3 Application of simulation devices in patient monitoring systems

When the above networked sensor (experimental device) is used in patient monitoring, the patient can collect and detect a signal through the sensor carried on his body in a remote place (such as home), and the sensor transmits the signal to the monitoring center through Ethernet or Internet. The schematic diagram of the patient remote monitoring system is shown in Figure 5.

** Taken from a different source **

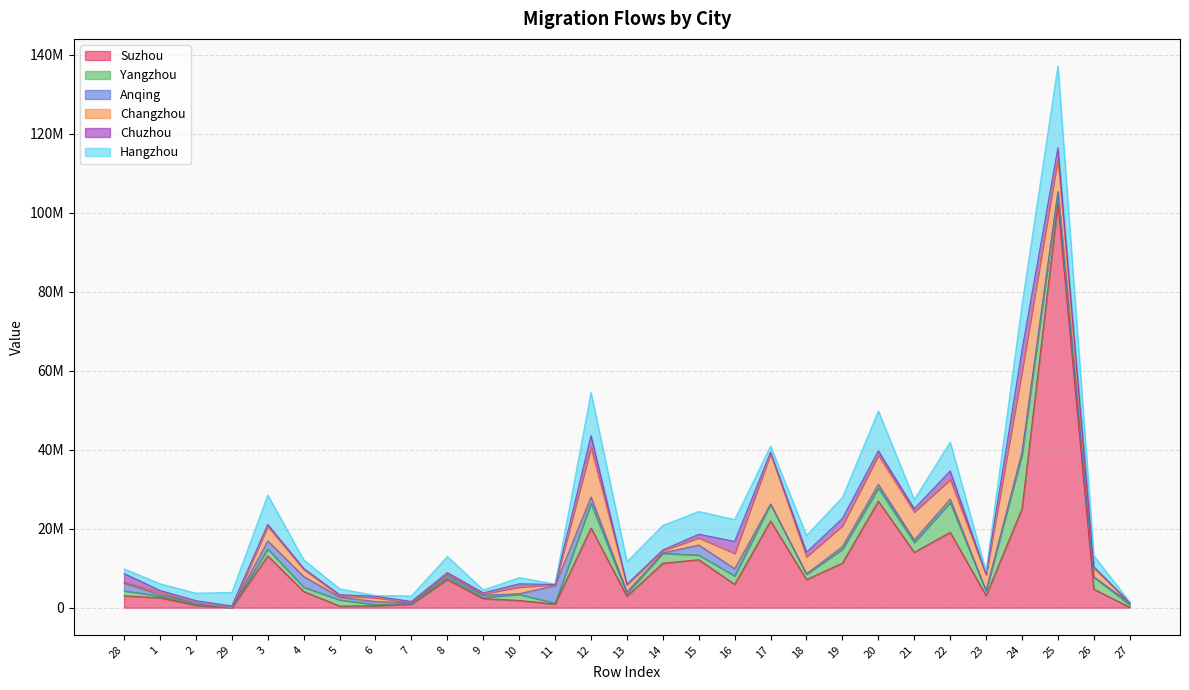

Count the number of categories in the chart.

29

Utilizing the WEB function in the simulation device, this solution uses the B/S (browser/server) method to achieve remote monitoring center PC access to the sensor. This can minimize the requirements for the monitoring center PC and eliminate the need for client software design. The monitoring PC can easily query and monitor the sensor information through its browser (such as IE). The following is a simple dynamic web page program stored in the temperature sensor, in which the "@" is used to insert the temperature mark in the web page, and the web page file is stored in the E2PROM in the sensor. When the browser of the monitoring center sends a page request, the processor on the NCAP embeds the monitoring value from the STIM end into the "@" in the corresponding web page file during TCP packaging, and then adds the corresponding HTTP header to the web page file and returns it to the requesting user, so that the user can see the actual monitoring value on the browser.

4 Conclusion

The wireless network sensor design based on Bluetooth protocol proposed in this paper has safe and reliable information transmission and strong feasibility. Its special advantage of wireless can meet the needs of certain special situations and has broad application prospects and good market value. If the developed simulation experimental device is further verified and improved through clinical practice, it can be used in the patient remote monitoring system to realize real-time detection, monitoring, recording and storage of human body temperature. If blood pressure, heart rate and other sensors are added on this basis, the monitoring and recording of human blood pressure, heart rate and other parameters can be realized.